Kunming's Chinese history exceeds two millennia. In 279 BC general Zhuang Qiao of the Chu kingdom set up camp near Dianchi Lake. During the Han Dynasty a city named Kunzhou was established to the southeast of present-day Kunming. Later on during the Mongol-ruled Yuan Dynasty, the area was given the name Kunming County. During the early 19th Century Kunming constructed a city wall – the hallmark of any true Chinese city at the time.

From 1910 to 1913 the French built the Indochina Rail Line to Kunming, connecting it to Hanoi and even as far as Haiphong on the Gulf of Tonkin. The line was extended to Kunming to tap the vast copper resources in the area. The line still operates today.

In the past, Kunming was considered to be a backward and isolated city. Government officials that fell into disfavor with their superiors were often posted there as punishment. In 1928 Kunming was elevated to municipality status by the Kuomintang-ruled Republic of China. Shortly afterward, the city was about to experience what was arguably its most formative period to date.
During China's war of resistance against Japan during World War II, a large number of refugees from elsewhere in China, particularly the country's north, fled to Kunming. From 1937 to 1938 approximately 60,000 refugees poured into Kunming, which only had a population of around 150,000 beforehand.

Many of these refugees were intellectuals fleeing persecution under Japanese rule as well as Generalissimo Chiang Kai-shek's Kuomintang government – which had already been pushed back to Chongqing but did not control Yunnan, with which it had an alliance but did not rule.
Kunming was on the receiving end of a brain drain that resulted in the establishment of Southwest Associated University, which was located on the grounds of present-day Yunnan Normal University. The legacy of this intellectual immigration is apparent today – Kunming is still one of southwest China's educational and research centers.

During World War II, Kunming was the terminus of military supply routes originating in Burma and later India. American forces were stationed in the city, most notably the Flying Tigers. The design of Kunming's current airport was influenced heavily by the American troops posted in the city during this time.

After the Communist victory of 1949 and the reintegration of Yunnan into Beijing's sphere of control, Kunming quieted down for the most part and rode the political ebbs and flows experienced by the rest of the country.

Today Kunming is a major tourist city in China. It often serves as a mere stopover for travelers on their way to more idyllic or exotic locales in Yunnan such as Dali, Lijiang, Zhongdian (recently designated as 'Shangri-la' by Beijing), Deqin or Xishuangbanna, but the city has much to see in its own right.

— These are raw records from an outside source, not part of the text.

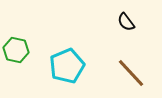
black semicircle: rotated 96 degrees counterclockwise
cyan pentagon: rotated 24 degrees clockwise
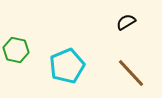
black semicircle: rotated 96 degrees clockwise
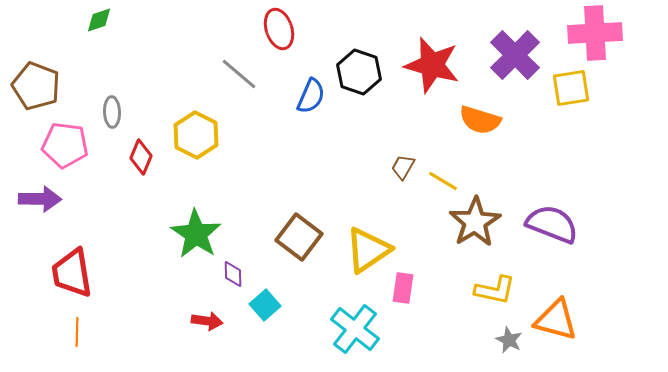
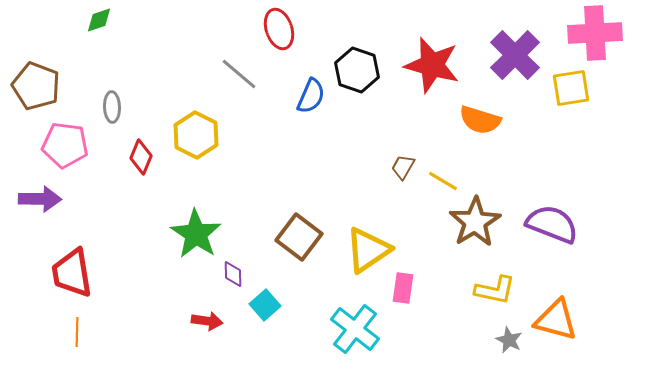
black hexagon: moved 2 px left, 2 px up
gray ellipse: moved 5 px up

One of the biggest draws for tourists coming to Kunming (other than the great weather and clean air) is the city's ethnic diversity. Yunnan is home to over two dozen of China's official 55 ethnic minorities. Tibetans, Hui, Bai, Dai, Yi, Naxi and other groups contribute to a cultural melting pot that differentiates Kunming from the majority of other major Chinese cities. Each of these ethnic groups brings with it a unique set of traditions including food, dress, art, music and mythology.

Kunming and the area surrounding the city also have many sights worth seeing. The Stone Forest is perhaps the most popular destination on the outskirts of the city. The Stone Forest, with its limestone columns reaching as high as 40 meters (131 feet) is one of the more unique geographical phenomena in China.

Within the city, Cuihu Park (Green Lake Park) is located in the city's center. The park was once part of Dianchi Lake, but is now filled with small islands covered with bamboo, palms and willows. It is perhaps the best place in Kunming to peoplewatch. Every afternoon around 2:30, people congregate in different sections of the park to play music, sing traditional songs, dance or just enjoy walking around and experiencing the wide variety of free entertainment available. Music lasts until nighttime.

Other attractions in the city include the Bamboo Temple, Kunming Zoo, Kunming Botanical Gardens and the World Horticultural Expo Gardens.